Questa enumerazione dei fondamenti della vita ecclesiale riveste un qualche interesse, ma non offre di per
se, alcuna soluzione alla crisi vista nella sua profondità. In realtà si può affermare che il concilio Laterano V
ha piuttosto tentato di affrontare le difficoltà, immediate, evitando di risolvere dei punti troppo controversi.

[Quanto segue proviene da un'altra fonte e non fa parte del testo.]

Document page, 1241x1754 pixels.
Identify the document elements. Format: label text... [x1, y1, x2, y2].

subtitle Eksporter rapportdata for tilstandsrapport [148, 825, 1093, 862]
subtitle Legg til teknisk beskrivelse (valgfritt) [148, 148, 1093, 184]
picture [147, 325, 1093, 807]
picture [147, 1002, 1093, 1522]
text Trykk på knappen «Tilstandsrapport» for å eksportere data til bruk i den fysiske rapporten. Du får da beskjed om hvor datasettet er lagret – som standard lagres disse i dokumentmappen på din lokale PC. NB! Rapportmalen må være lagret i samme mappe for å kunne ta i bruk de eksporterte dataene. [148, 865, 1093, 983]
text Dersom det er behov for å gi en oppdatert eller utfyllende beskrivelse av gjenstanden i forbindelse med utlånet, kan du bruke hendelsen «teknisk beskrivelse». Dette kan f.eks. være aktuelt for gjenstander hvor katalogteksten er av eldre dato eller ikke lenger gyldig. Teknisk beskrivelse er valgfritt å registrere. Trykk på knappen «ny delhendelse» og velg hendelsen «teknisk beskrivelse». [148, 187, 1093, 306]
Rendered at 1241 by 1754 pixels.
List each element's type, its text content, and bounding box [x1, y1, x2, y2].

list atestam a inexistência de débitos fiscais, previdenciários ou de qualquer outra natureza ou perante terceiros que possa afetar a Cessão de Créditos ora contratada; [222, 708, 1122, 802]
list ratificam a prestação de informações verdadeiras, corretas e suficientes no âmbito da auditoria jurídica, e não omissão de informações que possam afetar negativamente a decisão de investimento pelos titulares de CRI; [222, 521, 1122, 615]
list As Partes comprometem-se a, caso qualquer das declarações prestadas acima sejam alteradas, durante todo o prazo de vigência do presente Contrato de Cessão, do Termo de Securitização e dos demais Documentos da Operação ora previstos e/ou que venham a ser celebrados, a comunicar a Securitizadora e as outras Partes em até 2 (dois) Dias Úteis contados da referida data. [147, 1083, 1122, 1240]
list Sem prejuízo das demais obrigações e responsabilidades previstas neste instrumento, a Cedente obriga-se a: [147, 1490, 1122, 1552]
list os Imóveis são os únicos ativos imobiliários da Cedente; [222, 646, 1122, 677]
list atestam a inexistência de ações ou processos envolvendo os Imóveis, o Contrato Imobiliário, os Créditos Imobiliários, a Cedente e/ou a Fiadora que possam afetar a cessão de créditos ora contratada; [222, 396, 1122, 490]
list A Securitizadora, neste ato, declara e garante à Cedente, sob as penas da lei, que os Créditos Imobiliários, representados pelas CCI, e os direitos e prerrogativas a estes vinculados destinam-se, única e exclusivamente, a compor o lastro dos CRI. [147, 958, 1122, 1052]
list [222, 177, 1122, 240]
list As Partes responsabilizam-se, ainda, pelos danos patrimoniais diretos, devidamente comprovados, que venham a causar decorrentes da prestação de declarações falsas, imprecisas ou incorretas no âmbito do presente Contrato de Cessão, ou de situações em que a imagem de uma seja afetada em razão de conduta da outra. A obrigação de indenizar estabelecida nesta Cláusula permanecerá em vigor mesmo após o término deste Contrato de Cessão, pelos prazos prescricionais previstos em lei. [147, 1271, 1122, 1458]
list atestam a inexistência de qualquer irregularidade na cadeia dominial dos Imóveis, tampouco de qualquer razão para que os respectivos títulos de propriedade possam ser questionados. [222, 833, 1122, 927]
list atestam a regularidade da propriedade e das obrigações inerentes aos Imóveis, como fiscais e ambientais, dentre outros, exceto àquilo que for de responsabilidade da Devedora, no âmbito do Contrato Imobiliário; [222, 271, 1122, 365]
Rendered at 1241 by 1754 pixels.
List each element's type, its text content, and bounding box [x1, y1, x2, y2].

Si sa che la sua opera più duratura fu da un lato il riconoscimento dell’unione dei cristiani maroniti con
Roma, divenuta una realtà già dal Duecento ma riportata all’attualità dalla Santa Sede; dall’altro, la ratifica
del concordato con Francesco I che sigilla, a vantaggio della monarchia francese, una riconciliazione e
riorganizzazione dei suoi rapporti con la Chiesa, divenuta necessaria. È vero anche che all’inizio del 1517
raggiunse il concilio un ragguardevole programma di riforma, il De reformandis moribus, inoltrato da
Giovan Francesco Pico della Mirandola, che insiste, anche lui, sul ritorno agli instituta, le antiche leggi,
aggiungendovi le esigenze delle leggi naturali; ma mette l’accento sulla forza e sulla necessità del buon
esempio. Finché infatti, il papa, i vescovi, e i principi non si conformeranno alle leggi e al bene, non si potrà
impedire che i loro subalterni, osservandoli confondano il male col bene. Il vantaggio di questa concezione
gerarchica e aristocratica è quello di designare specificatamente i protagonisti della riforma nella cristianità.
Con Giovan Francesco si passa così dallo spirito velleitario del concilio Laterano V, in cui egli denuncia con
chiarezza i discorsi tanto generici da risultare vuoti, a una riforma di tipo morale e intellettuale (pone cioè
l’accento sulla volontà profonda che deve presiedere a un rinnovamento della chiesa; egli predica il ritorno
alla pietas – comportamento cristiano – e alla paideia – ideale educativo che raccoglie il meglio
dell’antichità). Si può dunque affermare che nel Concilio Laterano V la ricerca di una riforma vi appare di
tatto come imprigionata dallo stesso sistema.